The system bore the traditional name Acamar, derived from the Arabic آخِر النَّهْر Ākhir an-nahr, which means "the end of the river", via a Roman-alphabet handwriting misread "rn" to "m". In 2016, the International Astronomical Union organized a Working Group on Star Names (WGSN) to catalog and standardize proper names for stars. The WGSN decided to attribute proper names to individual stars rather than entire multiple systems. It approved the name "Acamar" for θ^{1} Eridani on 20 July 2016 and it is now so entered in the IAU Catalog of Star Names.
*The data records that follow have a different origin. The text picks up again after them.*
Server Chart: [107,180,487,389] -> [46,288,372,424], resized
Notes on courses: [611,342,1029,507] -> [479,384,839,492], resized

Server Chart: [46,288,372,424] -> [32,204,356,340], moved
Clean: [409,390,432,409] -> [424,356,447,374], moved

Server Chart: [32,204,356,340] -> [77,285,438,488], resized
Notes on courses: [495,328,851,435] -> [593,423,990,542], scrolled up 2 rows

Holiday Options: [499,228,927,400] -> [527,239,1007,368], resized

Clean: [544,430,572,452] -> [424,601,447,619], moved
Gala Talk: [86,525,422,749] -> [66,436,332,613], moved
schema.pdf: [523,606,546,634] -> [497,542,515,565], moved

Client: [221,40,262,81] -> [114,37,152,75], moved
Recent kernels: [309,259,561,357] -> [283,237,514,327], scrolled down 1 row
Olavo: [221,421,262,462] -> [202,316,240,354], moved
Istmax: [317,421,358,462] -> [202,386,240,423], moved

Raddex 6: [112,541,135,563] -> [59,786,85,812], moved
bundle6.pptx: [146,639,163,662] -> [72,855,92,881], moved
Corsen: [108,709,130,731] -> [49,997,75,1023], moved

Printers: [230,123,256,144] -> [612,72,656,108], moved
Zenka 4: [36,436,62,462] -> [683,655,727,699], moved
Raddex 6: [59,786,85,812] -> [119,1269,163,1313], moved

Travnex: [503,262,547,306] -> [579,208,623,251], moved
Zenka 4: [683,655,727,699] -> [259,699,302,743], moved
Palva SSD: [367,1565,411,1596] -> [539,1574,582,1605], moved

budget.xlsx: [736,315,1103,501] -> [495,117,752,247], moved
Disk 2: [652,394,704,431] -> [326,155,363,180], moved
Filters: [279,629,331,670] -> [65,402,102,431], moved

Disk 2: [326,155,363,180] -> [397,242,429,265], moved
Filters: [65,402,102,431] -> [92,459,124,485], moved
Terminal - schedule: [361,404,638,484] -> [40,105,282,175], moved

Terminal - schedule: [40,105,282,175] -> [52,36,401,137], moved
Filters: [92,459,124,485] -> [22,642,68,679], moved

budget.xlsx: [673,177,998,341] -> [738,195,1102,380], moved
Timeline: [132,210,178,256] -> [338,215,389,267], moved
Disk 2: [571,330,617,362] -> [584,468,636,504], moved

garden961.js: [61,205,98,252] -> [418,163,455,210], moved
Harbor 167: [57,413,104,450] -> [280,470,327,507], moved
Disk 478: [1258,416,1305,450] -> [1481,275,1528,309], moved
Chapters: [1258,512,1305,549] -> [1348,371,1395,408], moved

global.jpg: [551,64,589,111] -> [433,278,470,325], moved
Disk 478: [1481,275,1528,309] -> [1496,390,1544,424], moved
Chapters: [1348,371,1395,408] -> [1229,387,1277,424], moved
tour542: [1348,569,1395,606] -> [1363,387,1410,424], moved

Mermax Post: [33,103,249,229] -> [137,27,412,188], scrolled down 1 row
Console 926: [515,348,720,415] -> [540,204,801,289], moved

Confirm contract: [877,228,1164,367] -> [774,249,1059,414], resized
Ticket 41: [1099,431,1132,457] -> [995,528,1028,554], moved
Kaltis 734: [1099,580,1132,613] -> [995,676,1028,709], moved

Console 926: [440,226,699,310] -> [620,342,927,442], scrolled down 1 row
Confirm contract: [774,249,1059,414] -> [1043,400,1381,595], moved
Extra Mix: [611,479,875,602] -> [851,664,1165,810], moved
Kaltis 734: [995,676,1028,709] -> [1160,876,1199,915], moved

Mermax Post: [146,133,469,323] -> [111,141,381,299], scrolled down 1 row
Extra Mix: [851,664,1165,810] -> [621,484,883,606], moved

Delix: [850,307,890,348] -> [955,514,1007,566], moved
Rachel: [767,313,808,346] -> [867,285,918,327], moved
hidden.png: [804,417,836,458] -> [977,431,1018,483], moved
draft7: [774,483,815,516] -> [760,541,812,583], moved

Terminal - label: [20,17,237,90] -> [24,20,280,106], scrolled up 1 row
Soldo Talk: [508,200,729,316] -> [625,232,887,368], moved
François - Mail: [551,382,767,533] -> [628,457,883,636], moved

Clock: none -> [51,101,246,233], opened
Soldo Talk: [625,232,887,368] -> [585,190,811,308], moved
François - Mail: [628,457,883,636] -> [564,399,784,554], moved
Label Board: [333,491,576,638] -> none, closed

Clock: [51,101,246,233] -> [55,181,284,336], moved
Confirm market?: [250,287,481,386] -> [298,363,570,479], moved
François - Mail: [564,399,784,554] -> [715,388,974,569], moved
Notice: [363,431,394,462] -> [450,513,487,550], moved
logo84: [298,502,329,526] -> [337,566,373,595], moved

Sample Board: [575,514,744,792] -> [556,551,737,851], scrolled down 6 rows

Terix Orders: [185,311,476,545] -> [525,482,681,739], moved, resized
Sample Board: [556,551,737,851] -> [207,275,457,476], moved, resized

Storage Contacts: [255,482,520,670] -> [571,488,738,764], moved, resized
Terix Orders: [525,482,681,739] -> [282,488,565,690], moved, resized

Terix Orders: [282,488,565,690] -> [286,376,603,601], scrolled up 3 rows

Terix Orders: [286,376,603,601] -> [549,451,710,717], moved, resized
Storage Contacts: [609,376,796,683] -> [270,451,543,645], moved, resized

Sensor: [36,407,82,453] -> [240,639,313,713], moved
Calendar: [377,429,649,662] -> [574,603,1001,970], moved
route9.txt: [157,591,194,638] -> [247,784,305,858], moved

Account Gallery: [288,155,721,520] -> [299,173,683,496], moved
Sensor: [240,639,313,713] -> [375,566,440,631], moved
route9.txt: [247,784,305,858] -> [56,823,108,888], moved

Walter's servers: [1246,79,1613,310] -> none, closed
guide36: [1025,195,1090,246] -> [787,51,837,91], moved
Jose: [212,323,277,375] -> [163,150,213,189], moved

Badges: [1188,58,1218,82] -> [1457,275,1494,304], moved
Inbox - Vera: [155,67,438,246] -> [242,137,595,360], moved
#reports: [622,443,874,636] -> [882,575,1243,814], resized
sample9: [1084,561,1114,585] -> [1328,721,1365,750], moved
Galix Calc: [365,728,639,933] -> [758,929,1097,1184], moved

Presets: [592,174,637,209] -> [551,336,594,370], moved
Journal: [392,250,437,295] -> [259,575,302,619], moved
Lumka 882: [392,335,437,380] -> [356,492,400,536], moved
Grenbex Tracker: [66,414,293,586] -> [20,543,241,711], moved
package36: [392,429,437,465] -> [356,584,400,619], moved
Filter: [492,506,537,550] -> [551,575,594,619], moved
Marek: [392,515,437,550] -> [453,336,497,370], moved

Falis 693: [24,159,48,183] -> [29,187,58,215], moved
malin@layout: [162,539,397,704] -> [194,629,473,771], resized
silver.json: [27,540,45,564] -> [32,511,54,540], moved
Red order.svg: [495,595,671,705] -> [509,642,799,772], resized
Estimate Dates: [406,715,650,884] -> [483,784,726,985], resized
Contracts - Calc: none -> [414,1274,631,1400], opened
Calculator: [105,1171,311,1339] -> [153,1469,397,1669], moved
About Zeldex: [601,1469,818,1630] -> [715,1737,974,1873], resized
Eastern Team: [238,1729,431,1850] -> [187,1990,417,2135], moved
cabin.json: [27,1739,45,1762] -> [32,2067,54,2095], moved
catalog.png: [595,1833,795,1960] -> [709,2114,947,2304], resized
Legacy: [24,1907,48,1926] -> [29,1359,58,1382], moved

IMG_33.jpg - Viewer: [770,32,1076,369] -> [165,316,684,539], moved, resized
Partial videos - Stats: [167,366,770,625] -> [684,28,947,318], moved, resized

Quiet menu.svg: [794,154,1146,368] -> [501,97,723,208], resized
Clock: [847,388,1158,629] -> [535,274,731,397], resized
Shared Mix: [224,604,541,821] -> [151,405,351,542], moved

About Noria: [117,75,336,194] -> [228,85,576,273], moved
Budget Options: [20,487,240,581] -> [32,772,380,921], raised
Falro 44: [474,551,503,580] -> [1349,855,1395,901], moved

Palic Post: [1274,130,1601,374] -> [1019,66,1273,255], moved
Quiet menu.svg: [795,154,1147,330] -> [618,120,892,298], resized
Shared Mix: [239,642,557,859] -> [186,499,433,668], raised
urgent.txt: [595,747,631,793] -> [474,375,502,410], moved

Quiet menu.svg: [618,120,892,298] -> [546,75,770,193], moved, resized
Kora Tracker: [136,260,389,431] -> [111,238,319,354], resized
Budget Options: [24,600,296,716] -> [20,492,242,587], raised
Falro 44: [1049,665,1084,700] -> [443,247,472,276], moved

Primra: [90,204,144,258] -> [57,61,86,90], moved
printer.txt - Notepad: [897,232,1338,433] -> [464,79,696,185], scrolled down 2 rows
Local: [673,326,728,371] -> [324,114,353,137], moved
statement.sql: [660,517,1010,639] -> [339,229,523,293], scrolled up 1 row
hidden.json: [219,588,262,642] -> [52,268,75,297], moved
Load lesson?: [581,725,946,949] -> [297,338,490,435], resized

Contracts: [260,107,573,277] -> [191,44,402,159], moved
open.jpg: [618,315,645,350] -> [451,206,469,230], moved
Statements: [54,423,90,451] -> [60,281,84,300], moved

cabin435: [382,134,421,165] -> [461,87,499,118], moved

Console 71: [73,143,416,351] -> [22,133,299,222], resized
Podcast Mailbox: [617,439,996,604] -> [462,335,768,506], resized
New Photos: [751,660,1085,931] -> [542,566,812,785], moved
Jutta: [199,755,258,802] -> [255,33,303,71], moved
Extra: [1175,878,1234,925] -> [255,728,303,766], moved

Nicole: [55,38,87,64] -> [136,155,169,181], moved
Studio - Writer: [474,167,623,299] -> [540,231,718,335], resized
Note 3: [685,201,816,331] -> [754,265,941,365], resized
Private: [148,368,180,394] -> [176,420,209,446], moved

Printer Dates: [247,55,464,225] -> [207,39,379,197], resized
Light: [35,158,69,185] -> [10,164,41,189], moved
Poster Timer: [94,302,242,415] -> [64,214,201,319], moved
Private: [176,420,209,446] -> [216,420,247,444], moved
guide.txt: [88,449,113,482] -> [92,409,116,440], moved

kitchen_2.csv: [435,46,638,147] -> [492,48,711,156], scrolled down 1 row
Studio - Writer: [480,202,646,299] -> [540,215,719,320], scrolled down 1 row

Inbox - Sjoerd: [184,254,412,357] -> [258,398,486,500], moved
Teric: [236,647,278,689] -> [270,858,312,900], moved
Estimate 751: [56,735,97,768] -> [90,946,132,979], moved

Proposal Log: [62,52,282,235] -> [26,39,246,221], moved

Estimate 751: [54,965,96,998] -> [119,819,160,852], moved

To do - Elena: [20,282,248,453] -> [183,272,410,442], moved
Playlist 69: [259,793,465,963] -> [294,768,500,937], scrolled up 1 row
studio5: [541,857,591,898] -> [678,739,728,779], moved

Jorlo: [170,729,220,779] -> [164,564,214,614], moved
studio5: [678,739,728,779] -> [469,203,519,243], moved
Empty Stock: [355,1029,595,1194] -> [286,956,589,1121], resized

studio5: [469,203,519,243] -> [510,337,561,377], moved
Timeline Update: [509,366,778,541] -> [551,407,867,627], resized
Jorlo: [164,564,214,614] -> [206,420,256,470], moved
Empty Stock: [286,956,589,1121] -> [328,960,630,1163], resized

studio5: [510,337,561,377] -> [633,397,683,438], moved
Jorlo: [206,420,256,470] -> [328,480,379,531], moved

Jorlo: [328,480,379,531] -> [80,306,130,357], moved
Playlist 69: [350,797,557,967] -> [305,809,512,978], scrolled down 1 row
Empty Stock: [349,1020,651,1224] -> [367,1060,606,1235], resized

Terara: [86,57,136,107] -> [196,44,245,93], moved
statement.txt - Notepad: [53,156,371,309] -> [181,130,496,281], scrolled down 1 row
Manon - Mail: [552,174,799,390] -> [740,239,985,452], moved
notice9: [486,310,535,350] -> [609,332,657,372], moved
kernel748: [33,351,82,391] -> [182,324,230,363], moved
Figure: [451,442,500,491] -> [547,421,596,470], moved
The term "Ākhir an-nahr", or "Achr al Nahr", appeared in the catalogue of stars in the Calendarium of Al Achsasi Al Mouakket, which was translated into Latin as Postrema Fluminis.

Historically, Acamar represented the end of the constellation Eridanus. Now that distinction is held by the star Achernar, which shares the same Arabic etymology. Achernar is not visible from the Greek isles (latitudes > 33° North), hence the choice of Acamar as the river's end during the time of Hipparchus and, later, Ptolemy.

In Chinese, 天園 (Tiān Yuán), meaning Celestial Orchard, refers to an asterism consisting of Theta Eridani, Chi Eridani, Phi Eridani, Kappa Eridani, HD 16754, HD 23319, HD 24072, HD 24160, Upsilon^{4} Eridani, Upsilon^{3} Eridani, Upsilon^{2} Eridani and Upsilon^{1} Eridani. Consequently, the Chinese name for Theta Eridani itself is 天園六 (Tiān Yuán liù, the Sixth Star of Celestial Orchard).